(Dataset excerpts)
= = = = =

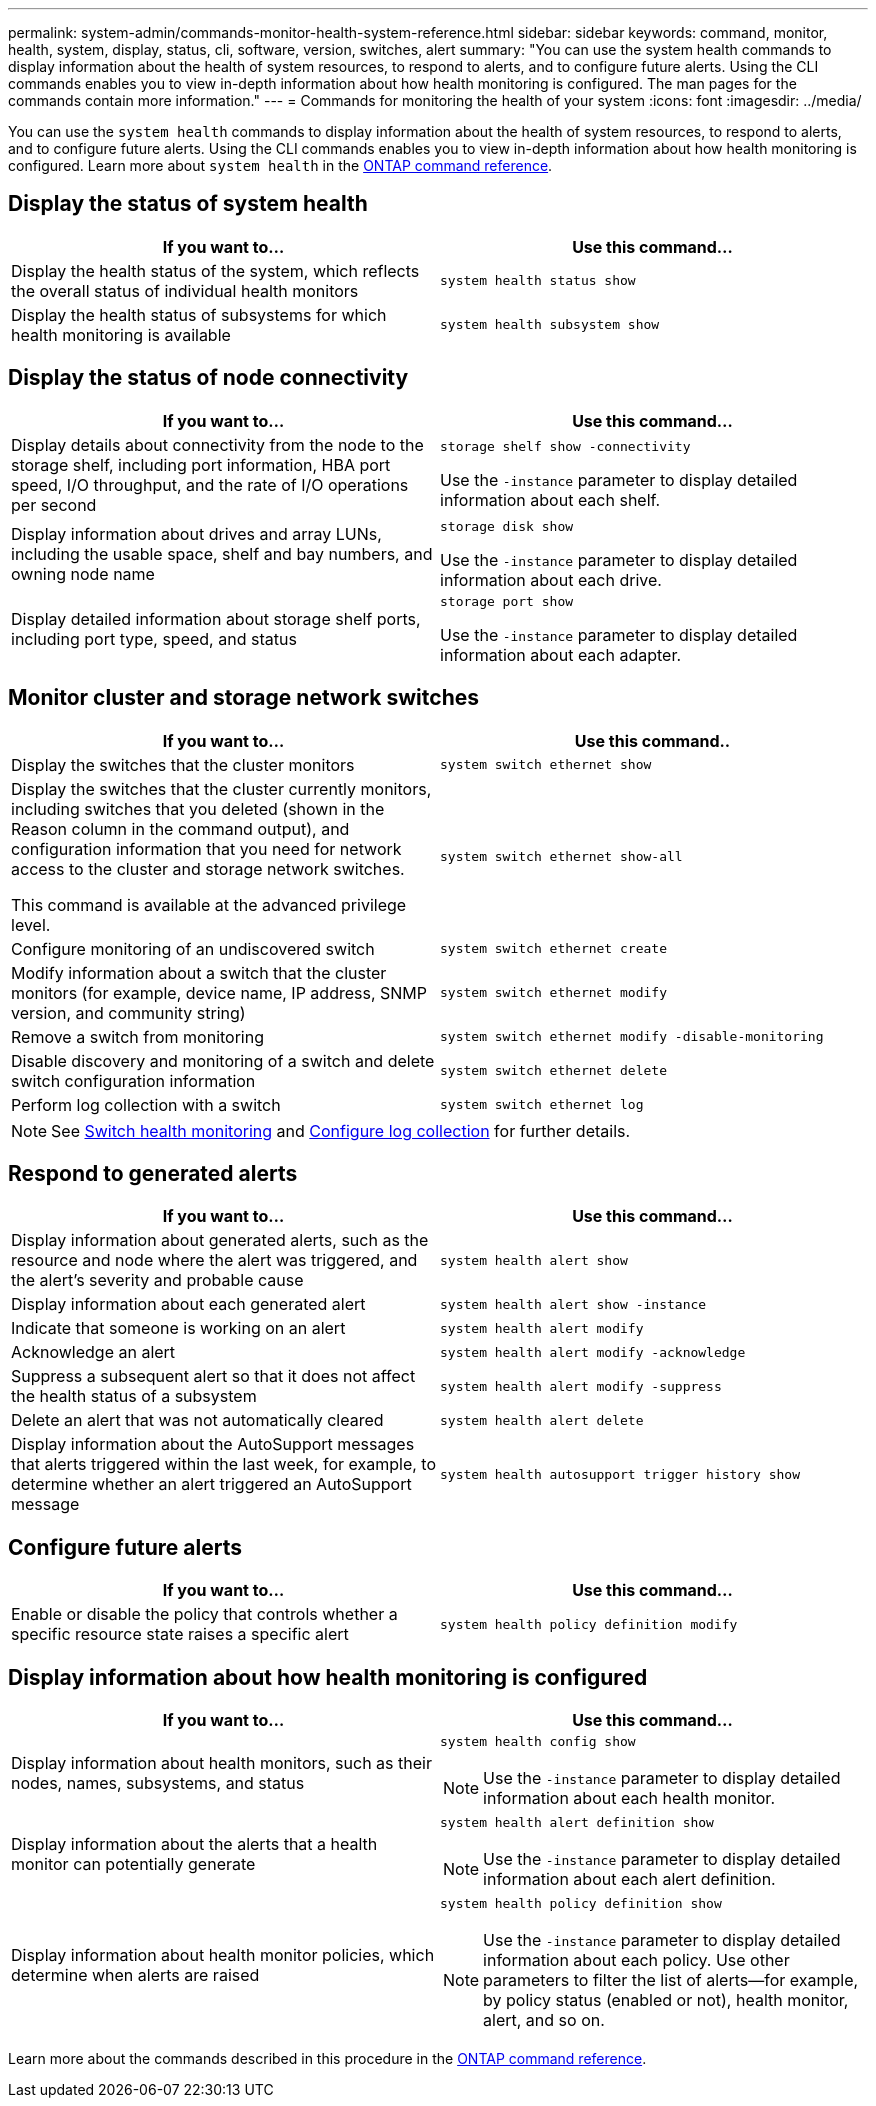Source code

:---
permalink: system-admin/commands-monitor-health-system-reference.html
sidebar: sidebar
keywords: command, monitor, health, system, display, status, cli, software, version, switches, alert
summary: "You can use the system health commands to display information about the health of system resources, to respond to alerts, and to configure future alerts. Using the CLI commands enables you to view in-depth information about how health monitoring is configured. The man pages for the commands contain more information."
---
= Commands for monitoring the health of your system
:icons: font
:imagesdir: ../media/

[.lead]
You can use the `system health` commands to display information about the health of system resources, to respond to alerts, and to configure future alerts. Using the CLI commands enables you to view in-depth information about how health monitoring is configured. Learn more about `system health` in the link:https://docs.netapp.com/us-en/ontap-cli/search.html?q=system+health[ONTAP command reference^].

== Display the status of system health

[options="header"]
|===
| If you want to...| Use this command...
a|
Display the health status of the system, which reflects the overall status of individual health monitors
a|
`system health status show`
a|
Display the health status of subsystems for which health monitoring is available
a|
`system health subsystem show`
|===

== Display the status of node connectivity

[options='header']
|===
| If you want to...| Use this command...
a|
Display details about connectivity from the node to the storage shelf, including port information, HBA port speed, I/O throughput, and the rate of I/O operations per second

a|
`storage shelf show -connectivity`

Use the `-instance` parameter to display detailed information about each shelf.

a|
Display information about drives and array LUNs, including the usable space, shelf and bay numbers, and owning node name

a|
`storage disk show`

Use the `-instance` parameter to display detailed information about each drive.

a|
Display detailed information about storage shelf ports, including port type, speed, and status

a|
`storage port show`

Use the `-instance` parameter to display detailed information about each adapter.

|===

== Monitor cluster and storage network switches
[cols=2*,options="header"]
|===
| If you want to...| Use this command.. 
//| Use this command.. (ONTAP 9.7 and earlier)
a| Display the switches that the cluster monitors
a| `system switch ethernet show`
//a| `system cluster-switch show`

a|
Display the switches that the cluster currently monitors, including switches that you deleted (shown in the Reason column in the command output), and configuration information that you need for network access to the cluster and storage network switches.

This command is available at the advanced privilege level.
a| `system switch ethernet show-all`
//a| `system cluster-switch show-all`

a|
Configure monitoring of an undiscovered switch
a| `system switch ethernet create`
//a| `system cluster-switch create`

a|
Modify information about a switch that the cluster monitors (for example, device name, IP address, SNMP version, and community string)
a| `system switch ethernet modify`
//a| `system cluster-switch modify`

a|
Remove a switch from monitoring
a| `system switch ethernet modify -disable-monitoring`
//a| `system cluster-switch modify -disable-monitoring`

a|
Disable discovery and monitoring of a switch and delete switch configuration information
a| `system switch ethernet delete`
//a| `system cluster-switch delete`
//a|
//Permanently remove the switch configuration information which is stored in the database (doing so reenables automatic discovery of the switch)
//a| `system switch ethernet delete -force`
//a| `system cluster-switch delete -force`

a|
Perform log collection with a switch
a| `system switch ethernet log`
//a| `system cluster-switch log`
|===

[NOTE]
====
See link:https://docs.netapp.com/us-en/ontap-systems-switches/switch-cshm/config-overview.html[Switch health monitoring^] and link:https://docs.netapp.com/us-en/ontap-systems-switches/switch-cshm/config-log-collection.html[Configure log collection^] for further details.

====

== Respond to generated alerts

[options="header"]
|===
| If you want to...| Use this command...
a|
Display information about generated alerts, such as the resource and node where the alert was triggered, and the alert's severity and probable cause
a|
`system health alert show`
a|
Display information about each generated alert
a|
`system health alert show -instance`
a|
Indicate that someone is working on an alert
a|
`system health alert modify`
a|
Acknowledge an alert
a|
`system health alert modify -acknowledge`
a|
Suppress a subsequent alert so that it does not affect the health status of a subsystem
a|
`system health alert modify -suppress`
a|
Delete an alert that was not automatically cleared
a|
`system health alert delete`
a|
Display information about the AutoSupport messages that alerts triggered within the last week, for example, to determine whether an alert triggered an AutoSupport message
a|
`system health autosupport trigger history show`
|===

== Configure future alerts

[options="header"]
|===
| If you want to...| Use this command...
a|
Enable or disable the policy that controls whether a specific resource state raises a specific alert

a|
`system health policy definition modify`
|===

== Display information about how health monitoring is configured

[options="header"]
|===
| If you want to...| Use this command...
a|
Display information about health monitors, such as their nodes, names, subsystems, and status

a|
`system health config show`
[NOTE]
====
Use the `-instance` parameter to display detailed information about each health monitor.
====

a|
Display information about the alerts that a health monitor can potentially generate

a|
`system health alert definition show`
[NOTE]
====
Use the `-instance` parameter to display detailed information about each alert definition.
====

a|
Display information about health monitor policies, which determine when alerts are raised

a|
`system health policy definition show`
[NOTE]
====
Use the `-instance` parameter to display detailed information about each policy. Use other parameters to filter the list of alerts--for example, by policy status (enabled or not), health monitor, alert, and so on.
====

|===

Learn more about the commands described in this procedure in the link:https://docs.netapp.com/us-en/ontap-cli/[ONTAP command reference^].

// 2025 Mar 07, ONTAPDOC-2758
// 2025 Feb 17, ONTAPDOC-2758
// 8 August 2022, ontap-issues-567
// 18 july 2022, ontap-issues-579
// 2025-MAR-24, gh issue #250 (switches repo)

= = = = =

Task directions →
Please write out all the entries above exactly, but leave out the pictures.

Expected answer →
Source code

:---
permalink: system-admin/commands-monitor-health-system-reference.html
sidebar: sidebar
keywords: command, monitor, health, system, display, status, cli, software, version, switches, alert
summary: "You can use the system health commands to display information about the health of system resources, to respond to alerts, and to configure future alerts. Using the CLI commands enables you to view in-depth information about how health monitoring is configured. The man pages for the commands contain more information."
---
= Commands for monitoring the health of your system
:icons: font
:imagesdir: ../media/

[.lead]
You can use the `system health` commands to display information about the health of system resources, to respond to alerts, and to configure future alerts. Using the CLI commands enables you to view in-depth information about how health monitoring is configured. Learn more about `system health` in the link:https://docs.netapp.com/us-en/ontap-cli/search.html?q=system+health[ONTAP command reference^].

== Display the status of system health

[options="header"]
|===
| If you want to...| Use this command...
a|
Display the health status of the system, which reflects the overall status of individual health monitors
a|
`system health status show`
a|
Display the health status of subsystems for which health monitoring is available
a|
`system health subsystem show`
|===

== Display the status of node connectivity

[options='header']
|===
| If you want to...| Use this command...
a|
Display details about connectivity from the node to the storage shelf, including port information, HBA port speed, I/O throughput, and the rate of I/O operations per second

a|
`storage shelf show -connectivity`

Use the `-instance` parameter to display detailed information about each shelf.

a|
Display information about drives and array LUNs, including the usable space, shelf and bay numbers, and owning node name

a|
`storage disk show`

Use the `-instance` parameter to display detailed information about each drive.

a|
Display detailed information about storage shelf ports, including port type, speed, and status

a|
`storage port show`

Use the `-instance` parameter to display detailed information about each adapter.

|===

== Monitor cluster and storage network switches
[cols=2*,options="header"]
|===
| If you want to...| Use this command.. 
//| Use this command.. (ONTAP 9.7 and earlier)
a| Display the switches that the cluster monitors
a| `system switch ethernet show`
//a| `system cluster-switch show`

a|
Display the switches that the cluster currently monitors, including switches that you deleted (shown in the Reason column in the command output), and configuration information that you need for network access to the cluster and storage network switches.

This command is available at the advanced privilege level.
a| `system switch ethernet show-all`
//a| `system cluster-switch show-all`

a|
Configure monitoring of an undiscovered switch
a| `system switch ethernet create`
//a| `system cluster-switch create`

a|
Modify information about a switch that the cluster monitors (for example, device name, IP address, SNMP version, and community string)
a| `system switch ethernet modify`
//a| `system cluster-switch modify`

a|
Remove a switch from monitoring
a| `system switch ethernet modify -disable-monitoring`
//a| `system cluster-switch modify -disable-monitoring`

a|
Disable discovery and monitoring of a switch and delete switch configuration information
a| `system switch ethernet delete`
//a| `system cluster-switch delete`
//a|
//Permanently remove the switch configuration information which is stored in the database (doing so reenables automatic discovery of the switch)
//a| `system switch ethernet delete -force`
//a| `system cluster-switch delete -force`

a|
Perform log collection with a switch
a| `system switch ethernet log`
//a| `system cluster-switch log`
|===

[NOTE]
====
See link:https://docs.netapp.com/us-en/ontap-systems-switches/switch-cshm/config-overview.html[Switch health monitoring^] and link:https://docs.netapp.com/us-en/ontap-systems-switches/switch-cshm/config-log-collection.html[Configure log collection^] for further details.

====

== Respond to generated alerts

[options="header"]
|===
| If you want to...| Use this command...
a|
Display information about generated alerts, such as the resource and node where the alert was triggered, and the alert's severity and probable cause
a|
`system health alert show`
a|
Display information about each generated alert
a|
`system health alert show -instance`
a|
Indicate that someone is working on an alert
a|
`system health alert modify`
a|
Acknowledge an alert
a|
`system health alert modify -acknowledge`
a|
Suppress a subsequent alert so that it does not affect the health status of a subsystem
a|
`system health alert modify -suppress`
a|
Delete an alert that was not automatically cleared
a|
`system health alert delete`
a|
Display information about the AutoSupport messages that alerts triggered within the last week, for example, to determine whether an alert triggered an AutoSupport message
a|
`system health autosupport trigger history show`
|===

== Configure future alerts

[options="header"]
|===
| If you want to...| Use this command...
a|
Enable or disable the policy that controls whether a specific resource state raises a specific alert

a|
`system health policy definition modify`
|===

== Display information about how health monitoring is configured

[options="header"]
|===
| If you want to...| Use this command...
a|
Display information about health monitors, such as their nodes, names, subsystems, and status

a|
`system health config show`
[NOTE]
====
Use the `-instance` parameter to display detailed information about each health monitor.
====

a|
Display information about the alerts that a health monitor can potentially generate

a|
`system health alert definition show`
[NOTE]
====
Use the `-instance` parameter to display detailed information about each alert definition.
====

a|
Display information about health monitor policies, which determine when alerts are raised

a|
`system health policy definition show`
[NOTE]
====
Use the `-instance` parameter to display detailed information about each policy. Use other parameters to filter the list of alerts--for example, by policy status (enabled or not), health monitor, alert, and so on.
====

|===

Learn more about the commands described in this procedure in the link:https://docs.netapp.com/us-en/ontap-cli/[ONTAP command reference^].

// 2025 Mar 07, ONTAPDOC-2758
// 2025 Feb 17, ONTAPDOC-2758
// 8 August 2022, ontap-issues-567
// 18 july 2022, ontap-issues-579
// 2025-MAR-24, gh issue #250 (switches repo)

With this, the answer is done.